# What to get at MAC this weekend NC 45



## machonesty (Mar 4, 2010)

hi ladies
im headed to mac with a credit of about $50 and 6 empties

not sure what to get. the new blushes are dupable, never tried paintpots, but have paints. maybe a new blush? im mainly a neutral girl, but spring is coming so im open to change. thanks in advance


----------



## Chillicat14 (Mar 4, 2010)

Maybe try Full Fuschia blush. Do you need lip liners? The new Too Fabulous collection has 5 new LE ones that are very pretty (I'm considering getting them myself). If you want a "splash of color" for spring makeup maybe you should try True Babe l/g. Or some e/s (or pigments) from the Spring Colour Pink and Coral collections? Also, the "Give me Liberty of London" Collection is coming next week, with a lot of pretty colors for spring/summer so you might want to wait for that too!

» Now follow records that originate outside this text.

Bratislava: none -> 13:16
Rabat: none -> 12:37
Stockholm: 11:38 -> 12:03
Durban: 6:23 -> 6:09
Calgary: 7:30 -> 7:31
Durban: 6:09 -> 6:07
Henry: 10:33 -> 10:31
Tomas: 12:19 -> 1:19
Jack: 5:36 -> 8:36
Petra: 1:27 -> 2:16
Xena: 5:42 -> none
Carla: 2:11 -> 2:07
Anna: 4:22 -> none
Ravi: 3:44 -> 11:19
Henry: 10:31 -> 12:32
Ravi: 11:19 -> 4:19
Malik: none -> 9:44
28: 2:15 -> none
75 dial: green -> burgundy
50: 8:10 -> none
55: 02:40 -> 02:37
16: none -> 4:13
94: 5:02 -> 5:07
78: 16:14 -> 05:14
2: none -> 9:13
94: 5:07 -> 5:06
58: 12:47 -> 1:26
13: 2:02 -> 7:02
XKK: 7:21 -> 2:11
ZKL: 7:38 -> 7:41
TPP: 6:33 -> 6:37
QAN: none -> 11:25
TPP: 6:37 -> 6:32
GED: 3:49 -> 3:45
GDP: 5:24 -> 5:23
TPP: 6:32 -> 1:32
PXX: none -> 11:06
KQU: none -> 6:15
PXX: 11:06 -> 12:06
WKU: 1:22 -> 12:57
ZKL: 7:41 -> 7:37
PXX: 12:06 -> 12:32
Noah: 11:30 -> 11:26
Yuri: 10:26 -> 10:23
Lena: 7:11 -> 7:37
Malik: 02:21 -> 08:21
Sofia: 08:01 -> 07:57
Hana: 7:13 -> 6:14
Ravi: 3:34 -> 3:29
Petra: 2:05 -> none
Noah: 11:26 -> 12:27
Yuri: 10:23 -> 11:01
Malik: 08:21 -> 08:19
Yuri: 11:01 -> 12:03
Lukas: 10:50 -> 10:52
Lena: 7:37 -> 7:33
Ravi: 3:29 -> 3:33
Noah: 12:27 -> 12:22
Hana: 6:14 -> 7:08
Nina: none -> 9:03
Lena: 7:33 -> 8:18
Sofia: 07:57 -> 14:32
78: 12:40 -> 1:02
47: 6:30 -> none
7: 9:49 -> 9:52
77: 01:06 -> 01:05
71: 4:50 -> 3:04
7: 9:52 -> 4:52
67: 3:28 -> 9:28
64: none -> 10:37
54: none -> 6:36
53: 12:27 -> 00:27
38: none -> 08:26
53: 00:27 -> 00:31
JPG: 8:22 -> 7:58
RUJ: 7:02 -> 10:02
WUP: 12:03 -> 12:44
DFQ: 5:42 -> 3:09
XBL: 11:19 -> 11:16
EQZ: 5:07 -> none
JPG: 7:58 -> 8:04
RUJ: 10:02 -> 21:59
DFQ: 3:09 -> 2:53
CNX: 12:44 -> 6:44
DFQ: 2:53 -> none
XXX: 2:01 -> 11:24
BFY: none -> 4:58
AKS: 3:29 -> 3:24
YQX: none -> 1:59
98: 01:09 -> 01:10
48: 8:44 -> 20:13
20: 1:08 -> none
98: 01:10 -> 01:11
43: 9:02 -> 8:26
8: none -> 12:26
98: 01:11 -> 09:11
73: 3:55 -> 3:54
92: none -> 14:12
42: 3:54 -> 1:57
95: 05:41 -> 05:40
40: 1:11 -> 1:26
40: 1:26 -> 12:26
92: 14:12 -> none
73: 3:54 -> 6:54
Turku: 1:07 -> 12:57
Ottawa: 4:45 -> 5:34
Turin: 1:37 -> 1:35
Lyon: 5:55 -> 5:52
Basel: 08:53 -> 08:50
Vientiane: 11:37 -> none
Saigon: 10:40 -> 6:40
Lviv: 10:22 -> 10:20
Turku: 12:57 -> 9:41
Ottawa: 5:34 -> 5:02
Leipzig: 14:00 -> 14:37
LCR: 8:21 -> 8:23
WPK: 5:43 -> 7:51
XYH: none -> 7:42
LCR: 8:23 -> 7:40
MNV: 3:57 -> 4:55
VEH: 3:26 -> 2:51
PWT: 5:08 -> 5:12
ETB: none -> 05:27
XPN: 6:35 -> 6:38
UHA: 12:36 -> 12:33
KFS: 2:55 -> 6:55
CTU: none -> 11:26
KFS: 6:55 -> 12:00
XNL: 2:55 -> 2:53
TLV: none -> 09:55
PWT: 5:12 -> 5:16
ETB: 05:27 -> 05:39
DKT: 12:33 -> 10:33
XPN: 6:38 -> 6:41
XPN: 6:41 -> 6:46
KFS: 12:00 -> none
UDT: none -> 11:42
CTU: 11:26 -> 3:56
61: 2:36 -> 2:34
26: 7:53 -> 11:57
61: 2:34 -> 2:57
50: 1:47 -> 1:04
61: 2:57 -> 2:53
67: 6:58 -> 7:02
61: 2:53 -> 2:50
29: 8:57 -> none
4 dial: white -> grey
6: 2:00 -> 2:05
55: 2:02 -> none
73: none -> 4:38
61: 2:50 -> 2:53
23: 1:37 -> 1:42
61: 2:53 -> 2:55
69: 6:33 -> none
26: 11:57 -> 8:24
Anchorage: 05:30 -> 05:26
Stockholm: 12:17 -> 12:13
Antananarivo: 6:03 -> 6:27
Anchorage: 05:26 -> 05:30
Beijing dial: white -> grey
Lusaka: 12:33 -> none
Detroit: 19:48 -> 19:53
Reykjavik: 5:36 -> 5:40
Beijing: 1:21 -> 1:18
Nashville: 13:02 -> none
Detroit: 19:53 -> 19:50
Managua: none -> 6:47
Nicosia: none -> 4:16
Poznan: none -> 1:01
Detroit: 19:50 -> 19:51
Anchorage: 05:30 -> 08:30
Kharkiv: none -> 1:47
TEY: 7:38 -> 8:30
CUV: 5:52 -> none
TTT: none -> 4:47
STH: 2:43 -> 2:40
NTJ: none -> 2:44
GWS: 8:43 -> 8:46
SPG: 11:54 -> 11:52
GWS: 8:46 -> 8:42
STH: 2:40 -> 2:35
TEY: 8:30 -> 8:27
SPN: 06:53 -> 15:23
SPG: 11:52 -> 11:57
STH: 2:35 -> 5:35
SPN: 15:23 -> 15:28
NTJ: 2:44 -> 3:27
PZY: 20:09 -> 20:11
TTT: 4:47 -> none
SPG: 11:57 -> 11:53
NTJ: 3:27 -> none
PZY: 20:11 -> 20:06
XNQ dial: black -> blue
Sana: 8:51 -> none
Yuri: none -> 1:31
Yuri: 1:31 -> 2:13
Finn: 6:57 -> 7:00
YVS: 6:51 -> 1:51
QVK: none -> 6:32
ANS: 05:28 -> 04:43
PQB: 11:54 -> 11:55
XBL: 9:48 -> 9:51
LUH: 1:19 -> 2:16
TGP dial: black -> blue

Hope I was at least a little bit of help


----------



## La Dolce Diva (Mar 5, 2010)

You need at least one of the new Viva Glams (you really can do either or with your skin tone...you may like Cyndi more)!  If you are in to a neutral yet glam look for spring, try a nice shimmery paint pot like Rubenesque.  On cheeks, something soft like Notable or Comfort MSF if they still have it.  Finish off the look with eyeliner, mascara, and a soft gloss (Cha Cha and Kumquat from the Colour Forecast are gorgeous and versatile) and you are ready to get in to spring!


----------



## MissAlphaKitty (Mar 5, 2010)

Cosign on Kumquat lipglass.
Fresh Salmon lipstick would be gorgeous on NC45.
Both should take you into the summer looks and would look good with the colours in the "To The Beach" collection

Have fun on your weekend shop!


----------



## machonesty (Mar 5, 2010)

thanks ladies
ill def check out those glosses and i want melon pigment
any suggestions on how to use it or colors to use it with. anyone tried it as blush/highlight?


----------